Remember that previously we found that the longest sequence in 10000 simulations was 219? As we see, the probability of ever finding a sequence longer than 256 steps is pretty low (I don’t know what you think, but a probability of 0.0018% is pretty near to “impossible” in my vocabulary). Just for curiosity, what is the probability of finding a sequence longer than 219 steps? We can write 219 as 128+64+16+8+2+1 so using our already computed matrices we easily find that:

a219!(0,63) -- 0.9999111233274545

which is indeed very close to 9999/10000 …

Do you remember the clumsy countFreq function I wrote? It turns out that the Array class provides a built-in function to do exactly this (accumArray). We can therefore cut the middle man and build our transition matrix directly using it:

countFreq :: Int -> Int -> Int -> Array Int Int
countFreq st n s = accumArray (+) 0 (0,63) [(i,1)| i <- runSim (n-1) st s]

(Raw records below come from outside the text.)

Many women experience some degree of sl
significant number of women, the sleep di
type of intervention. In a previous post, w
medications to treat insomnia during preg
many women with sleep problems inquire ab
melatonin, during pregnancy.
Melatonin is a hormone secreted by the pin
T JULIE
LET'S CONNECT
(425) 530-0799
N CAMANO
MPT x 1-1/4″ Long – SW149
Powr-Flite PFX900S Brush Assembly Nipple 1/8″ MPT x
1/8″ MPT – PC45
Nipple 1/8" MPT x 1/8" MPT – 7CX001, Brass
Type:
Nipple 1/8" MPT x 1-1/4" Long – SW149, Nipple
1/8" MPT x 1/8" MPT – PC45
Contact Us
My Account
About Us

buildTM :: Int -> Int -> Array (Int,Int) Double
buildTM n s = array ((0,0),(63,63)) [((i,j),
	fromIntegral ((countFreq i n s)!j) / fromIntegral n) |
	i <- range (0,63),
	j <- range (0,63)]

I don’t know how smart ghc is, but I expect that the countFreq in (countFreq i n s)!j) will be evaluated only once (somehow I think there should be a simpler method to combine arrays into a matrix). Both methods seem to be equivalent in terms of timing.

Assuming that 4 players are playing and that each take 15 sec per turn, it seems pretty likely that few games (if any) will last longer than half hour (since we have 4 kids, the single probabilities have to be combined). Since the probability of having 4 kids playing together in a room for half an hour without a fight breaking is pretty low, I think we can safely enunciate the Goose theorem:

It is very probable that 4 kids playing the Game of the Goose will have a fight

And this i can definitively prove from personal experience.